Camera metadata records:
————

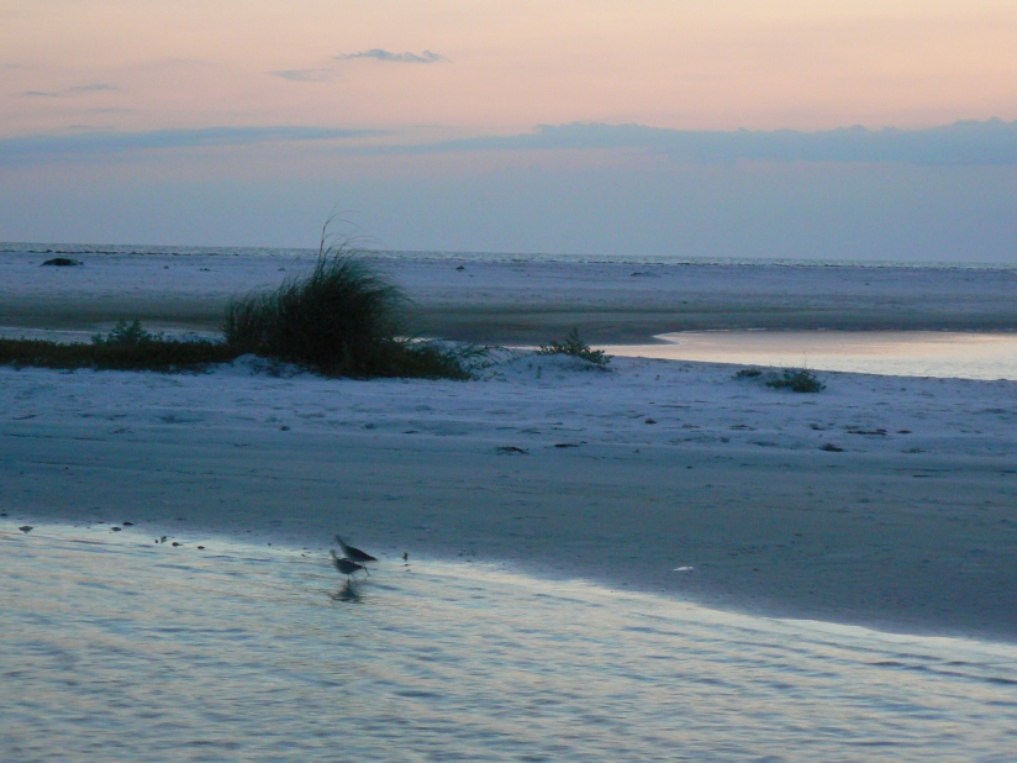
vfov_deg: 12.0
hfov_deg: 15.9
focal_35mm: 124
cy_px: 382
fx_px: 3643
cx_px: 508
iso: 200
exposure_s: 1/8
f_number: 3.2
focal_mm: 20.7
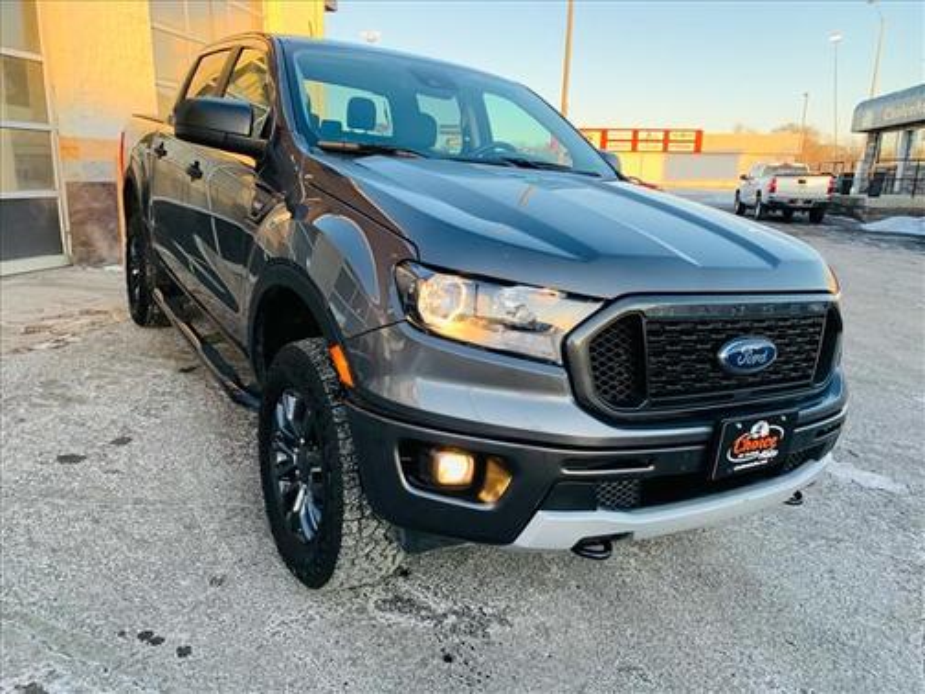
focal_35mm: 26
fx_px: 695
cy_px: 347
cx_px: 462
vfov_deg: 53.1
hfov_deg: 67.3
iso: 32
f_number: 1.8
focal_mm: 4.25
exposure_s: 1/121
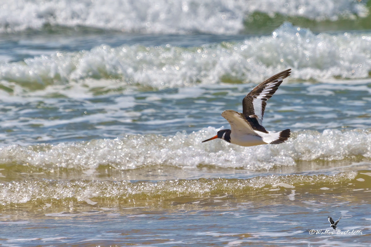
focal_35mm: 560
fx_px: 5771
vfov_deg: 2.5
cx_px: 186
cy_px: 124
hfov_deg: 3.7
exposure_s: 1/4000
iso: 500
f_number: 8
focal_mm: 560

————

The required output is the line containing "focal_mm: 20.7" plus every line after it to the end of the data, copied exactly and with no pictures.

EXPECTED ANSWER:
focal_mm: 20.7
focal_35mm: 26
fx_px: 695
cy_px: 347
cx_px: 462
vfov_deg: 53.1
hfov_deg: 67.3
iso: 32
f_number: 1.8
focal_mm: 4.25
exposure_s: 1/121
focal_35mm: 560
fx_px: 5771
vfov_deg: 2.5
cx_px: 186
cy_px: 124
hfov_deg: 3.7
exposure_s: 1/4000
iso: 500
f_number: 8
focal_mm: 560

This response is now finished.